Cuatro años atrás el diseñador gráfico Tomás Reyes tuvo una de esas ideas que los místicos llaman iluminación, los creyentes milagros, los científicos genialidad y los chaqueteros rajazo: en un largo viaje por China, vio que en las plazas de algunas ciudades la gente hacía ejercicio en máquinas públicas, algo que no cuadraba con la clásica imagen de un gimnasio pagado y bajo techo que se estilaba en el mundo.
«La gente ejercitaba en familia, las mamás con sus hijos y las abuelas con sus nietos. Era una curiosa forma de usar los espacios públicos con máquinas que se veían muy sencillas. Entonces me dije: esto hay que llevarlo a Chile», cuenta Reyes, hoy gerente comercial de PlazaActiva, la empresa que ha ido colonizando las ciudades de Chile con sus maquinitas de colores.
Con 5 millones de inversión inicial y muy buena labia para convencer al fabricante chino de enviar los aparatos al otro lado del mundo, Reyes instaló su primer gimnasio al aire libre en la recta Las Salinas de Viña del Mar.
«Gané menos de 500 mil pesos, pero lo importante es que instalé mi primera plaza de ejercicios», dice Reyes.
De ahí en adelante la empresa no paró de colocar máquinas, al punto que hoy están en más de 70 liceos y en 40 municipalidades, con un número total que se acerca a las 1.000 unidades. Una última punta de playa podría ser Isla de Pascua, donde hay interés por instalar una «estación» de ejercicio.
«Se me acercaron funcionarios de la municipalidad que estaban muy interesados y querían información para armar un proyecto», indica Reyes.
La constante expansión de las denominadas plazas activas se debe, según Reyes, a que cubren una necesidad insatisfecha de uso de los espacios públicos y al servicio prestado por la empresa.
«Desde un comienzo no quisimos ser vendedores de máquinas, sino que entregar un servicio de gestión del espacio público. Para eso hacemos clínicas deportivas para enseñar el uso y la utilidad de las máquinas, con programas por edades para los usuarios, además de entregar servicios de mantención», indica Reyes.
«Ahora nos embarcamos en Barrio Activo, que son ciclos en que un profesor se hace cargo durante 6 meses de una plaza, con sesiones de dos y tres veces por semana.
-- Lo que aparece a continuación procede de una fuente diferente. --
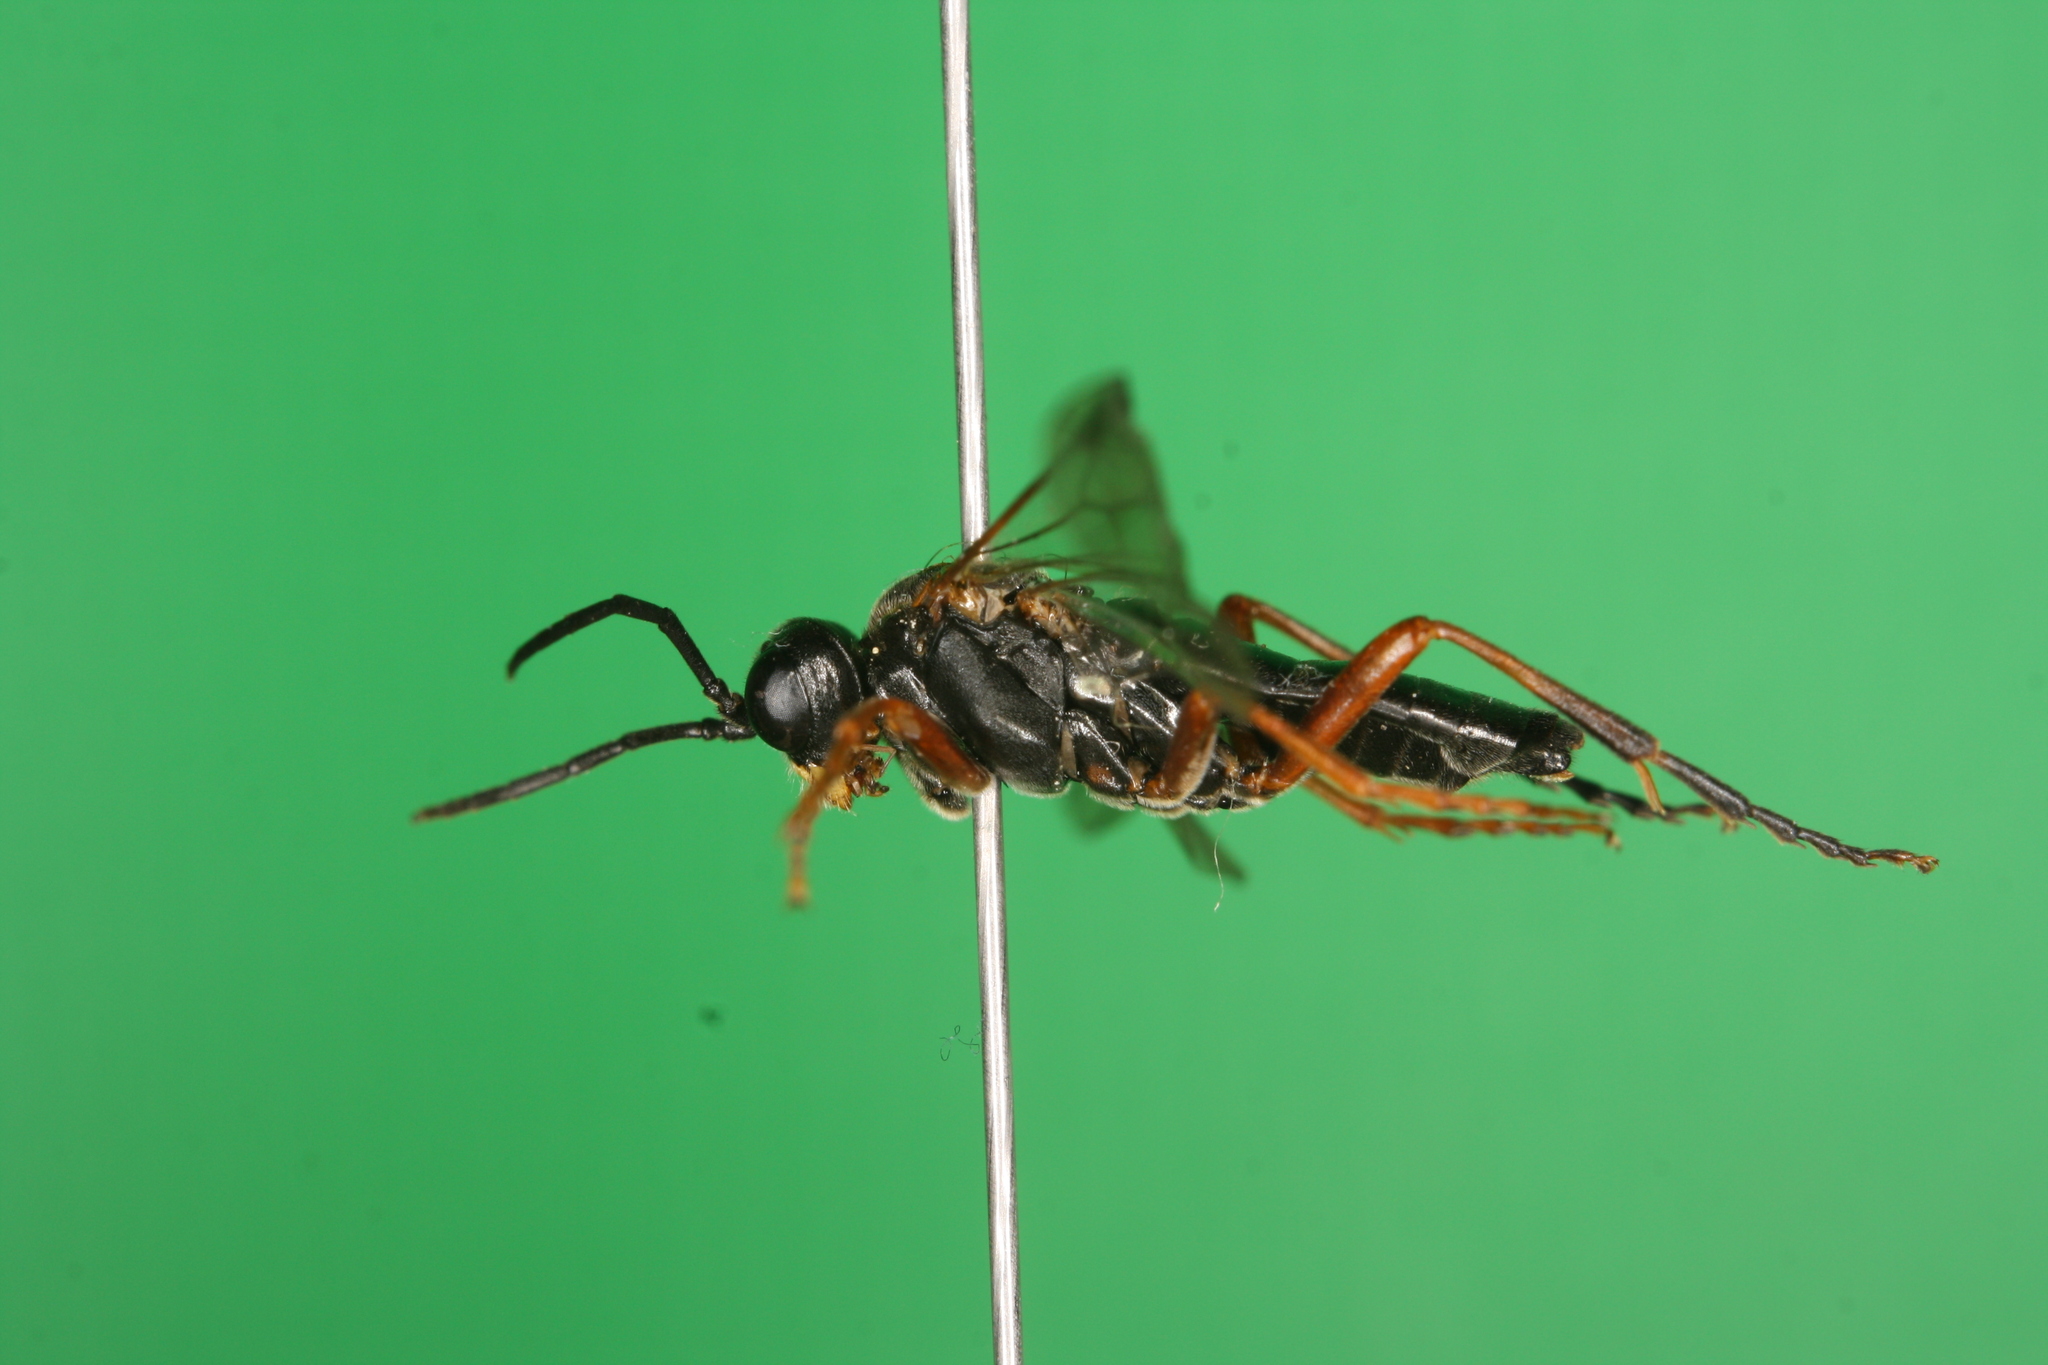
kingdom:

La gente se inscribe, se le hace un chequeo, se le hace un programa de ejercicio y al final del período se evalúa con lo que el municipio puede tener un índice de la rentabilidad social de sus plazas», explica Reyes.
Juan Valverde, de la junta de vecinos
En La Pintana las usan 500 personas
En los consultorios de La Pintana hace rato que les recomendaban a los vecinos hacer ejercicio para tener una vida sana, pero faltaban los gimnasios. «No teníamos dónde y aunque hubiera habido, poca gente podía pagarlos. Por eso las máquinas pegaron tanto acá, de hecho unos 500 vecinos las ocupan diariamente. Las dueñas de casa, por ejemplo, las usan antes de hacer el almuerzo para no descuidar el físico», explica Juan Valverde, presidente de la junta de vecinos 21-1 de La Pintana.
Los cuidan los vecinos
Gimnasios a prueba de vándalos
Una de las amenazas a los gimnasios al aire libre, sobre todo en lugares con mayores índices de delincuencia, son los vándalos. «Nosotros reforzamos las máquinas chinas con mejores pernos y seguros para que resistan, pero además damos una mantención de tres meses, ya que tras ese periodo el vandalismo disminuye. Pero lo fundamental ocurre cuando los vecinos se dan cuenta del beneficio que les generan», explica Tomás Reyes.
«Acá los propios vecinos las cuidamos y si vemos a alguien haciéndoles daño lo paramos», explica Juan Valverde, de la junta de vecinos 21-1 de La Pintana.
13 millones cuesta la instalación de una plaza para 30 personas con 13 máquinas, profesores y posventa.